» **PROMPT A**
Copy word for word the passage of the film text between "Those People of the Nile (Arabic: الناس" and "the Soviet Union.", inclusive.

» **TEXT PROVIDED**
- Arabic: الناس والنيل
- Directed by: Youssef Chahine
- Written by: Nikolai Ekk
- Screenplay by: Hassan Fouad
- Starring: Soad Hosny; Salah Zulfikar;
- Cinematography: Shlenkov; Peter Chefko;
- Edited by: Rachida Abdel Salam
- Music by: Aram Khachaturian
- Production company: Cairo Cinema • Mosfilm
- Distributed by: General Egyptian Corporation for Cinema Production
- Release date: 1972;
- Running time: 105 minutes
- Countries: Egypt, Soviet Union
- Languages: Arabic, Russian

= Those People of the Nile =

Those People of the Nile (Arabic: الناس والنيل, French: Ces gens du Nil, translit: Elnas w Elnil or El Nas w el Nil , aliases: People of the Nile) is a 1972 drama film directed by Youssef Chahine. It stars Soad Hosny and Salah Zulfikar. The film is co-produced by companies in Egypt and the Soviet Union.

» **DATASET RECORDS**
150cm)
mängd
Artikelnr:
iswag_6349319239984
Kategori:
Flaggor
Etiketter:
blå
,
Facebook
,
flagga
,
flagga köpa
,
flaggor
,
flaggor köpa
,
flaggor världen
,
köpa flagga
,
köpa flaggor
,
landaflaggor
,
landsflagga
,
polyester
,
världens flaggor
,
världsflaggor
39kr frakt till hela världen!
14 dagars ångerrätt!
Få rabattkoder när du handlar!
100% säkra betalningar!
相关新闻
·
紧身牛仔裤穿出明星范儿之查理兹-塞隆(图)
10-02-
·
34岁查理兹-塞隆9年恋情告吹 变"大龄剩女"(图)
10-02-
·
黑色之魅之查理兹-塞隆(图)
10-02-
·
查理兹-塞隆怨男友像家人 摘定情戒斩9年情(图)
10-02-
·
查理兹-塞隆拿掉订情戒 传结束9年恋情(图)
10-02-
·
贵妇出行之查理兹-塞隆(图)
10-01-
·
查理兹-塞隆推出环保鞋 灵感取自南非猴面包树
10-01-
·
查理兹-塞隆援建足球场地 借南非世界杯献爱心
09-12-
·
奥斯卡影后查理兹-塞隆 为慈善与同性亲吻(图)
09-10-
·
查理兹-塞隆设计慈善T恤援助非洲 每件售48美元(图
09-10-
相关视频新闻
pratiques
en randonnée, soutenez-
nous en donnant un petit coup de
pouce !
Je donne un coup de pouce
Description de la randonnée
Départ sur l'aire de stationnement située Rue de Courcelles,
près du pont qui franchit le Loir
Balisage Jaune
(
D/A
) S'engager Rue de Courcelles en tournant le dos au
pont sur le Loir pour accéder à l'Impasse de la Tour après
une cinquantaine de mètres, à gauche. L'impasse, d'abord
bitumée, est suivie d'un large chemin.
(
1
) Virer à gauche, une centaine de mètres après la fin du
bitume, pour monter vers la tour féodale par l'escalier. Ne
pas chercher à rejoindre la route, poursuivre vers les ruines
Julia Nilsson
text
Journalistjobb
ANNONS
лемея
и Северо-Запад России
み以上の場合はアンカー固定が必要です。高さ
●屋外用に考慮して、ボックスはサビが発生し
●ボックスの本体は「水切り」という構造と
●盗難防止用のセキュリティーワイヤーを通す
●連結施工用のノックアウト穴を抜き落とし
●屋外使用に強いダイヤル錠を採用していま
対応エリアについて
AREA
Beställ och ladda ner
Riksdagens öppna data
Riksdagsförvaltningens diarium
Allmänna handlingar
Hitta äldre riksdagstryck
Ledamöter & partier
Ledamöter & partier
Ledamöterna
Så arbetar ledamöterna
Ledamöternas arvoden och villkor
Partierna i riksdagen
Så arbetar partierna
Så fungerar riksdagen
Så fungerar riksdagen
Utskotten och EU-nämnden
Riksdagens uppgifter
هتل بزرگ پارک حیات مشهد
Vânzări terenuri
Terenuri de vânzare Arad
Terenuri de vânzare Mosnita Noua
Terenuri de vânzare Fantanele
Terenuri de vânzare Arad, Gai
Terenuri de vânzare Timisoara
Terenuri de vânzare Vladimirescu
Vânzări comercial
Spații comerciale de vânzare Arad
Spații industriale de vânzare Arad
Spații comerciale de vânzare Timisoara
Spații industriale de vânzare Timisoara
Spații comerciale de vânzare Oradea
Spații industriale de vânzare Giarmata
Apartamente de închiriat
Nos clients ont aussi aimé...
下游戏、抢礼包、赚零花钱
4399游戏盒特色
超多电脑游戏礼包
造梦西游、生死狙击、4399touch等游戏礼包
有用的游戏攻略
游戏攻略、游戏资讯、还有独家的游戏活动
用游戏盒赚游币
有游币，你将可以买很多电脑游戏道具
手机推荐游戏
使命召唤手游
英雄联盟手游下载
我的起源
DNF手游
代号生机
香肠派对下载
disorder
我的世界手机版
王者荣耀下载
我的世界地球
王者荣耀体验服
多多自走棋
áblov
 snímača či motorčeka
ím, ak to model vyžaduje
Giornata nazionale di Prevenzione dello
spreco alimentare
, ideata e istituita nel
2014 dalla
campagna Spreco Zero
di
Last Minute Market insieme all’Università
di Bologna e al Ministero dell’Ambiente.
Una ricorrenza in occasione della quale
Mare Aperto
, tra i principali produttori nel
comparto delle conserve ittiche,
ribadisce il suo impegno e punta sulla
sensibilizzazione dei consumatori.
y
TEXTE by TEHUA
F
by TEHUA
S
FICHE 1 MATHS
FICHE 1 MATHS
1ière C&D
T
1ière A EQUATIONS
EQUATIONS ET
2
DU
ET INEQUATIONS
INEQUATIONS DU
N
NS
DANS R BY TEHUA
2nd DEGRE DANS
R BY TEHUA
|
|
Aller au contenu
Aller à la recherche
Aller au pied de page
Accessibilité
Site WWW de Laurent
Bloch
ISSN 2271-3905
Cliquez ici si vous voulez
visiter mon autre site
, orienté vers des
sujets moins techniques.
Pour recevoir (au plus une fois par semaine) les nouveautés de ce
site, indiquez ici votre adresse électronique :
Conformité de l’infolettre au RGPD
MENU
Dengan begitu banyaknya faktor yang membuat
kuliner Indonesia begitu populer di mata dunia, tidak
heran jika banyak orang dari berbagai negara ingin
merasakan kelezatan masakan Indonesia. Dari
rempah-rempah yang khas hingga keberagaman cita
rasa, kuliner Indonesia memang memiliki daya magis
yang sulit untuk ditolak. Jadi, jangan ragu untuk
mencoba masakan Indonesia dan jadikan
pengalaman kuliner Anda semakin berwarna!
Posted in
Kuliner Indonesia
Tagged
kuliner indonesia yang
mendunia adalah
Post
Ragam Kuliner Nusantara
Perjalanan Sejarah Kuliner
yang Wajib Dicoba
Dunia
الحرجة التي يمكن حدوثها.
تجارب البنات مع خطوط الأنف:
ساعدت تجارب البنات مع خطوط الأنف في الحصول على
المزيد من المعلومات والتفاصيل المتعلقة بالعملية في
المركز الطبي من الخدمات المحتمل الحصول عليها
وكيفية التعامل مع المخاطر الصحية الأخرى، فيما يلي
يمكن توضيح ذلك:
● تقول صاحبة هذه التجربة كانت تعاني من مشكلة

» **PROMPT B**
Repeat the records word for word, from their first line through the line holding "Départ sur l'aire", inclusive, and give only those lines.

» **ANSWER SECTION A**
Those People of the Nile (Arabic: الناس والنيل, French: Ces gens du Nil, translit: Elnas w Elnil or El Nas w el Nil , aliases: People of the Nile) is a 1972 drama film directed by Youssef Chahine. It stars Soad Hosny and Salah Zulfikar. The film is co-produced by companies in Egypt and the Soviet Union.

» **ANSWER SECTION B**
150cm)
mängd
Artikelnr:
iswag_6349319239984
Kategori:
Flaggor
Etiketter:
blå
,
Facebook
,
flagga
,
flagga köpa
,
flaggor
,
flaggor köpa
,
flaggor världen
,
köpa flagga
,
köpa flaggor
,
landaflaggor
,
landsflagga
,
polyester
,
världens flaggor
,
världsflaggor
39kr frakt till hela världen!
14 dagars ångerrätt!
Få rabattkoder när du handlar!
100% säkra betalningar!
相关新闻
·
紧身牛仔裤穿出明星范儿之查理兹-塞隆(图)
10-02-
·
34岁查理兹-塞隆9年恋情告吹 变"大龄剩女"(图)
10-02-
·
黑色之魅之查理兹-塞隆(图)
10-02-
·
查理兹-塞隆怨男友像家人 摘定情戒斩9年情(图)
10-02-
·
查理兹-塞隆拿掉订情戒 传结束9年恋情(图)
10-02-
·
贵妇出行之查理兹-塞隆(图)
10-01-
·
查理兹-塞隆推出环保鞋 灵感取自南非猴面包树
10-01-
·
查理兹-塞隆援建足球场地 借南非世界杯献爱心
09-12-
·
奥斯卡影后查理兹-塞隆 为慈善与同性亲吻(图)
09-10-
·
查理兹-塞隆设计慈善T恤援助非洲 每件售48美元(图
09-10-
相关视频新闻
pratiques
en randonnée, soutenez-
nous en donnant un petit coup de
pouce !
Je donne un coup de pouce
Description de la randonnée
Départ sur l'aire de stationnement située Rue de Courcelles,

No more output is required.